Oxygen! “oxygen can change the chemical composition of an essential oil by reacting with some of the constituents.”-Essential Oil Safety. If oxygen is changing the chemical composition of an essential oil, then we no longer know what chemicals are in that oil unless the oil gets another test. Just like the example I gave with Peppermint, some oils might no longer be good for what they were originally good for. This oil maybe hasn’t “expired” but we might want to be aware of this so we don’t continue to use it for a purpose that won’t do any good. One study showed that the “monoterpene content of Lemon essential oil decreased from 97.1% to 30.7% in 12 months when the oil was stored at 77 degrees F with the cap removed for three minutes every day. However, storage at 41 degrees F, with the cap removed for three minutes once a month results in minimal degradation.”- Essential Oil Safety. So Lemon had not expired because it was still a great oil, just a completely different oil then what it was probably originally purchased for.
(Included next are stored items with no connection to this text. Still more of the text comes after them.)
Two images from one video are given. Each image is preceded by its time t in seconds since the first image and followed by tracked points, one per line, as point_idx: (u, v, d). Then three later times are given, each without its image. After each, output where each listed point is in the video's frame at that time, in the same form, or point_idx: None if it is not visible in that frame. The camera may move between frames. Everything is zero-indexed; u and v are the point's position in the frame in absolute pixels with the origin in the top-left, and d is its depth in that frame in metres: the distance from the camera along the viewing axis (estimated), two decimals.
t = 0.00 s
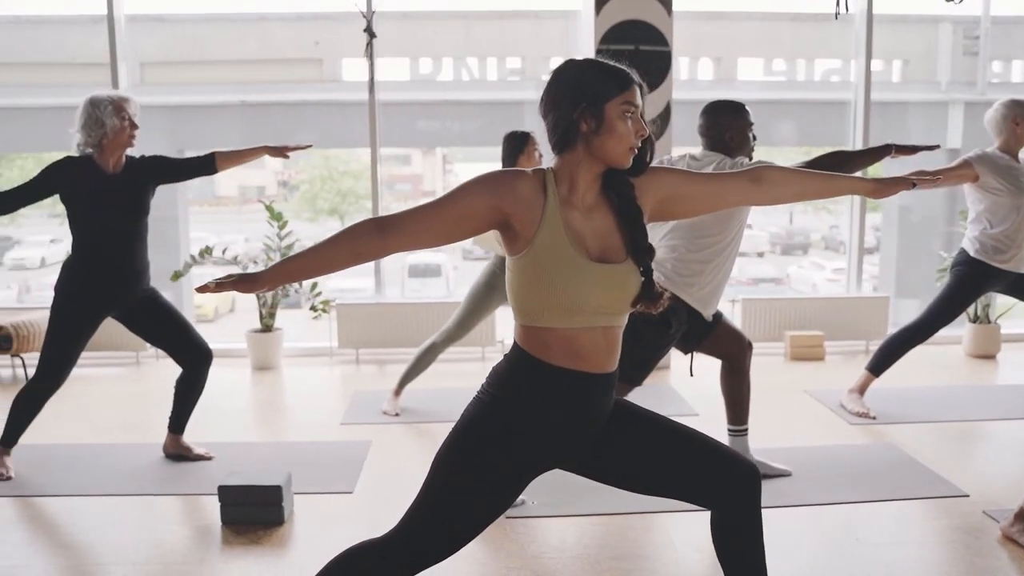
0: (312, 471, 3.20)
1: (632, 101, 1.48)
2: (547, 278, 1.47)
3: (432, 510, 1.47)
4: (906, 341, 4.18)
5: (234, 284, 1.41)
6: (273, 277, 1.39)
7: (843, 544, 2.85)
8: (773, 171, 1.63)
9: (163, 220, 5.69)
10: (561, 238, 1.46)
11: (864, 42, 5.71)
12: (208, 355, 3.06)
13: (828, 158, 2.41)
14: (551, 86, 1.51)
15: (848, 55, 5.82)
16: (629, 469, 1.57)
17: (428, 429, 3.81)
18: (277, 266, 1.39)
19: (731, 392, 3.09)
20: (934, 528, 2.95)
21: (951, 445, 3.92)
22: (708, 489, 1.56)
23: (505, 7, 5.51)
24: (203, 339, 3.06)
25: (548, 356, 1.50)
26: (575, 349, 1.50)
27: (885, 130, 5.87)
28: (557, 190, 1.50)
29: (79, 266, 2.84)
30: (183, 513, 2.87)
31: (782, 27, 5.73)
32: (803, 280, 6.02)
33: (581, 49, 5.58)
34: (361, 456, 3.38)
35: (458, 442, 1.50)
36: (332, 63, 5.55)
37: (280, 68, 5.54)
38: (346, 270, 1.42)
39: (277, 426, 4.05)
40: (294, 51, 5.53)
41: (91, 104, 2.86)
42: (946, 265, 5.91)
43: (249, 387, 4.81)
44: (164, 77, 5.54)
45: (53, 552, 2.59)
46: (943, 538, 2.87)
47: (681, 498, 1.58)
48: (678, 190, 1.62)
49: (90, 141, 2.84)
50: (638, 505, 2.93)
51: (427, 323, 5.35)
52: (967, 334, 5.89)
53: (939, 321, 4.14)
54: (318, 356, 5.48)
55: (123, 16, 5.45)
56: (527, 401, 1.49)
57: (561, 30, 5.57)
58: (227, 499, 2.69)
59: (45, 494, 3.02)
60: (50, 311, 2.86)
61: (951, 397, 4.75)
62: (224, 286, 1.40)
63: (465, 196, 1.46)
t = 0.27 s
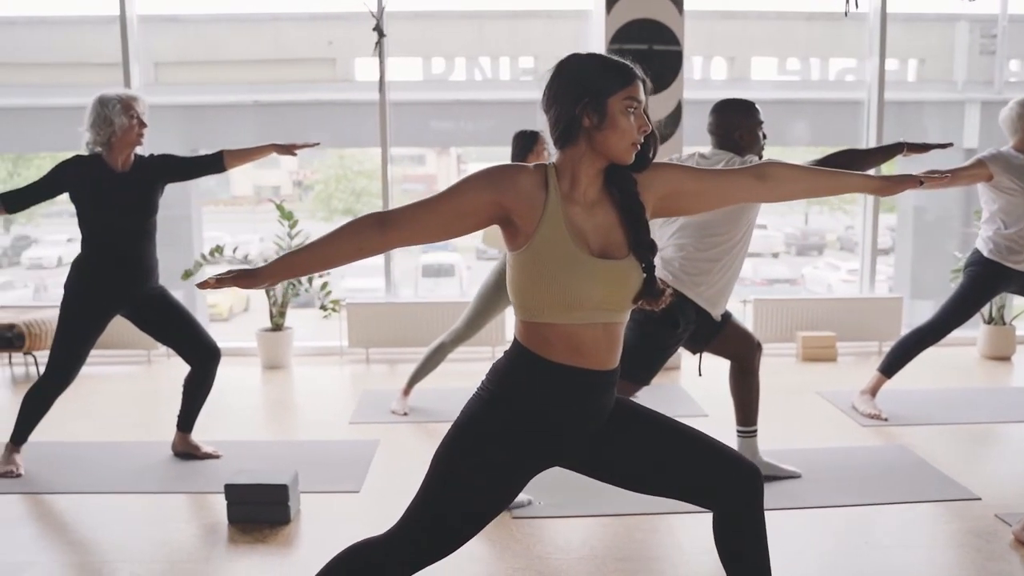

Heat! Not enough research has been done on heat causing degradation as much as oxygen. However, there have been a few studies showing that extreme heat can change the chemical make up of an essential oil.
Light! “Light will promote the formation of oxygen free radicals, which are highly reactive.” One study done on Orange Sweet shows that when it was exposed to UV light at 68 degrees F for 50 minutes it’s composition changed dramatically. Multiple chemicals increased, many chemicals decreased and there were even 12 NEW chemical constituents found within the oil.
Maybe essential oils don’t “expire” but they should have a shelf life. This is to make sure you are getting the most out of your essential oils. Maybe they don’t mold or grow mildew but they do change. If you are not aware of these extreme changes and store the essential oils incorrectly, then you might be using an oil that is not what you really think it is.